**Provided text:**
::::
BIDMCDigitalPsychiatry / LAMP-platform

The LAMP Platform (issues and documentation).
https://docs.lamp.digital/
Other
13 stars 10 forks source link

Not able to disable sensor event cache or force it to flush to database periodically #489

Closed jeydude closed 2 years ago

jeydude commented 2 years ago

Hi,

Recently I updated my lamp api server on my test server to refer

image: ghcr.io/bidmcdigitalpsychiatry/lamp-server:2022

from

    image: bidmcdigitalpsychiatry/lamp-server:2021

after the image updated to 2022, I am not getting any sensor data to LAMP API Server. I could see my activity data, no issues.

Closed the iPhone app and reopened the iPhone few time still having issues to send sensor data to LAMP API server.

Here is the list of sensors and its settings applied now:

{
"data": [
  {
"id": "a0dhh5wty34th4n17cew",
"timestamp": 1616532925174,
"spec": "lamp.analytics",
"name": "analytics",
"settings": {}
},
  {
"id": "mqppvpn4qwqmx1bx8wdm",
"timestamp": 1616532945282,
"spec": "lamp.heart_rate",
"name": "HR",
"settings": {}
},
  {
"id": "aqfb40nrnr5n035gqfqq",
"timestamp": 1616532964156,
"spec": "lamp.screen_state",
"name": "Screen Status",
"settings": {}
},
  {
"id": "mc4f1yd4sf3yvt4w4e2a",
"timestamp": 1616532970516,
"spec": "lamp.sleep",
"name": "Sleep",
"settings": {}
},
  {
"id": "t928ka5nc4fv9g60r0wp",
"timestamp": 1616532976301,
"spec": "lamp.steps",
"name": "steps",
"settings": {}
},
  {
"id": "wvcarrj57jedaje8sa2x",
"timestamp": 1616532981861,
"spec": "lamp.telephony",
"name": "calls",
"settings": {}
},
  {
"id": "3ewpt11q4y656pgwxj8j",
"timestamp": 1623077614569,
"spec": "lamp.accelerometer",
"name": "Accelerometer",
"settings": {
"frequency": 0.0166,
"cellular_upload": true
}
},
  {
"id": "5pb6j7e88amnvwrzph72",
"timestamp": 1623077622389,
"spec": "lamp.gps",
"name": "GPS",
"settings": {
"frequency": 0.0166,
"cellular_upload": true
}
}
],
}
avaidyam commented 2 years ago

@jeydude Can you share your whole docker-compose.yml file? It's likely that NATS and Redis are not properly configured.

jeydude commented 2 years ago

here is the lamp stack yml file

version: '3.7'
services:
  server:
    image: ghcr.io/bidmcdigitalpsychiatry/lamp-server:2022
    healthcheck:
      test: wget --no-verbose --tries=1 --spider http://localhost:3000 || exit 1
    environment:
      HTTPS: 'off'
      SCHEDULER: 'on'
      ROOT_KEY: 'xxxxxxx'
      CDB: 'http://admin:xxxxxx@database:5984/'
      APP_GATEWAY: 'app-gateway.lamp.digital'
      PUSH_API_KEY: 'xxxxxxx'
      DASHBOARD_URL: 'dashboard.lamp.digital'
      REDIS_HOST: 'redis://cache:6379/0'
      NATS_SERVER: 'message_queue:4222'
    networks:
      - default
      - public
    logging:
      options:
        max-size: "10m"
::::
**Task list:**
1) Answer these questions using the LAMP sensor data thread.
(a) Which image did the server reference before the update to 2022?
(b) What frequency value is set for the sensor named "GPS"?
(c) Which two services does avaidyam say are likely not properly configured?
2) Continue the LAMP sensor data thread from the point where it stops.
The rows are separate material and have no connection to the LAMP sensor data thread.
::::
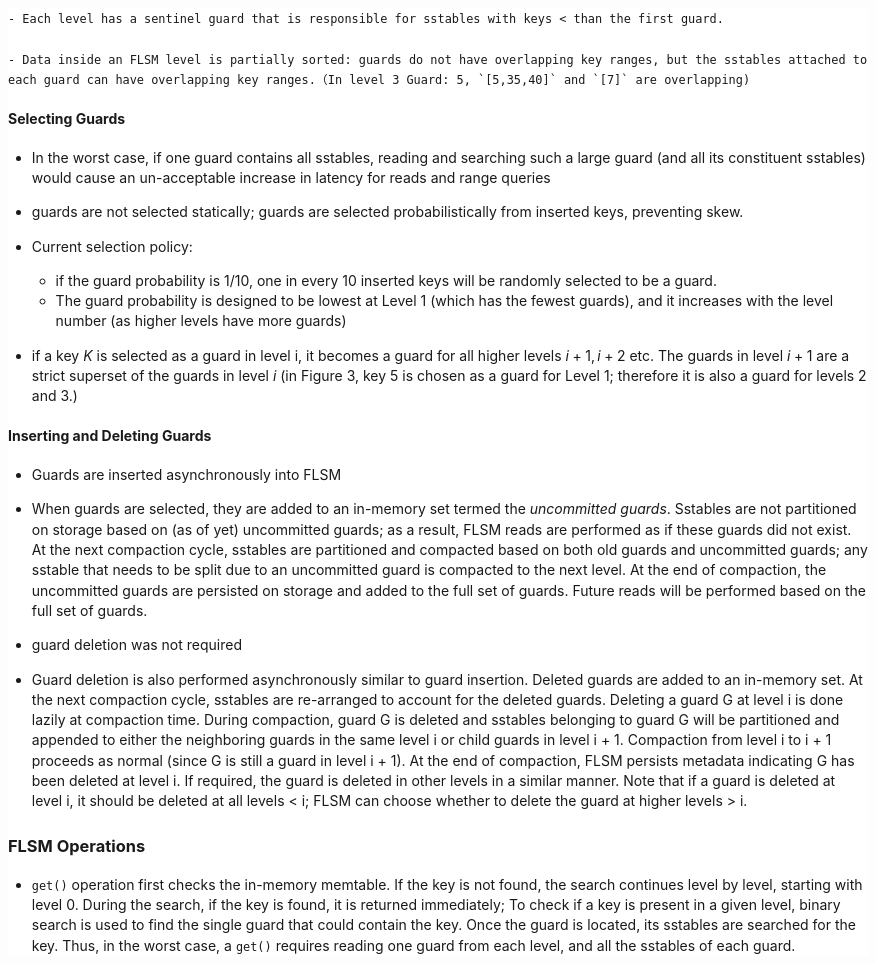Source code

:     - Each level has a sentinel guard that is responsible for sstables with keys < than the first guard.
    
    - Data inside an FLSM level is partially sorted: guards do not have overlapping key ranges, but the sstables attached to each guard can have overlapping key ranges.（In level 3 Guard: 5, `[5,35,40]` and `[7]` are overlapping)

#### Selecting Guards

- In the worst case, if one guard contains all sstables, reading and searching such a large guard (and all its constituent sstables) would cause an un-acceptable increase in latency for reads and range queries

- guards are not selected statically; guards are selected probabilistically from inserted keys, preventing skew.

- Current selection policy: 

    - if the guard probability is 1/10, one in every 10 inserted keys will be randomly selected to be a guard.
    - The guard probability is designed to be lowest at Level 1 (which has the fewest guards), and it increases with the level number (as higher levels have more guards)

- if a key $K$ is selected as a guard in level i, it becomes a guard for all higher levels $i + 1, i + 2$ etc. The guards in level $i + 1$ are a strict superset of the guards in level $i$ (in Figure 3, key 5 is chosen as a guard for Level 1; therefore it is also a guard for levels 2 and 3.)

#### Inserting and Deleting Guards

- Guards are inserted asynchronously into FLSM

- When guards are selected, they are added to an in-memory set termed the *uncommitted guards*. Sstables are not partitioned on storage based on (as of yet) uncommitted guards; as a result, FLSM reads are performed as if these guards did not exist. At the next compaction cycle, sstables are partitioned and compacted based on both old guards and uncommitted guards; any sstable that needs to be split due to an uncommitted guard is compacted to the next level. At the end of compaction, the uncommitted guards are persisted on storage and added to the full set of guards. Future reads will be performed based on the full set of guards.

- guard deletion was not required

- Guard deletion is also performed asynchronously similar to guard insertion. Deleted guards are added to an in-memory set. At the next compaction cycle, sstables are re-arranged to account for the deleted guards. Deleting a guard G at level i is done lazily at compaction time. During compaction, guard G is deleted and sstables belonging to guard G will be partitioned and appended to either the neighboring guards in the same level i or child guards in level i + 1. Compaction from level i to i + 1 proceeds as normal (since G is still a guard in level i + 1). At the end of compaction, FLSM persists metadata indicating G has been deleted at level i. If required, the guard is deleted in other levels in a similar manner. Note that if a guard is deleted at level i, it should be deleted at all levels < i; FLSM can choose whether to delete the guard at higher levels > i.

### FLSM Operations

-  `get()` operation first checks the in-memory memtable. If the key is not found, the search continues level by level, starting with level 0. During the search, if the key is found, it is returned immediately; To check if a key is present in a given level, binary search is used to find the single guard that could contain the key. Once the guard is located, its sstables are searched for the key. Thus, in the worst case, a `get()` requires reading one guard from each level, and all the sstables of each guard.


[^1]: [CMU slides](https://www.cs.cmu.edu/~ckingsf/bioinfo-lectures/skiplists.pdf), [this post](http://igoro.com/archive/skip-lists-are-fascinating/), and
[^2]: [This post](http://www.benstopford.com/2015/02/14/log-structured-merge-trees/) contains a plenty of good pointers to get familiar with LSM. Also,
::::
**Answers below:**
1)
(a) bidmcdigitalpsychiatry/lamp-server:2021
(b) 0.0166
(c) NATS and Redis

2)
        max-file: "3"
    deploy:
      mode: replicated
      update_config:
        order: start-first
        failure_action: rollback
      labels:
         traefik.enable: 'true'
         traefik.http.routers.lamp_server.entryPoints: 'websecure'
         traefik.http.routers.lamp_server.rule: 'Host(`xxxxxx`)'
         traefik.http.routers.lamp_server.tls.certresolver: 'default'
         traefik.http.services.lamp_server.loadbalancer.server.port: 3000
         traefik.docker.network: 'public'
      placement:
        constraints:
          - node.role == manager 
  database:
    image: mlpcouchdb
    healthcheck:
      test: curl --fail --silent http://localhost:5984/_up || exit 1
    environment:
      COUCHDB_USER: 'admin'
      COUCHDB_PASSWORD: 'xxxxxx'
    volumes:
      - /apps/mindLAMP/data/couchdb:/opt/couchdb/data
    networks:
      - public
    deploy:
      mode: replicated
      update_config:
        order: stop-first
        failure_action: rollback
      placement:
        constraints:
          - node.role == manager
    ports:
    - "4369:4369/tcp"
    - "5984:5984/tcp"
    - "9100:9100/tcp"
    labels:
      traefik.enable: 'true'
      traefik.http.routers.lamp_database.entryPoints: 'websecure'
      traefik.http.routers.lamp_database.rule: 'Host(`xxxxxxxx`)'
      traefik.http.routers.lamp_database.tls.certresolver: 'default'
      traefik.http.services.lamp_database.loadbalancer.server.port: 5984
  cache:
    image: redis:6.0.8-alpine
    healthcheck:
      test: redis-cli ping
    deploy:
      mode: replicated
      update_config:
        order: stop-first
        failure_action: rollback
      placement:
        constraints:
          - node.role == manager
  message_queue:
    image: nats:2.1.9-alpine3.12
    healthcheck:
      test: wget --no-verbose --tries=1 --spider http://localhost:8222/varz || exit 1
    deploy:
      mode: replicated
      update_config:
        order: start-first
        failure_action: rollback
      placement:
        constraints:
          - node.role == manager
networks:
  public:
    external: true
avaidyam commented 2 years ago

@jeydude Could you also share system logs from the server?

jeydude commented 2 years ago

Initial log file after i changed to 2022, I will send the another log file in another 10 minutes _lamp_server.1.t2p9d6ih14azixkkgk29e6qdj_logs.txt

avaidyam commented 2 years ago

@jeydude Are you suggesting the data is not in the database after 10 minutes? If that's the case - the reason this behavior occurs is the server actually caches sensor data before writing to the database in bulk. You may need to wait longer or collect more sensor data first.

jeydude commented 2 years ago

@avaidyam, no I am not suggesting data is not in the database, as you know, iPhone sends sensor data every 10 minutes to the LAMP API server, so I have to wait for 10 minutes to see if there is any POST log, that's all.

I had the iPhone app up and running in foreground during this test: _lamp_server.1.t2p9d6ih14azixkkgk29e6qdj_logs (2).txt

I could not see any GPS/Accelerometer data in the API server or Couch DB. This happens only with 2022 image.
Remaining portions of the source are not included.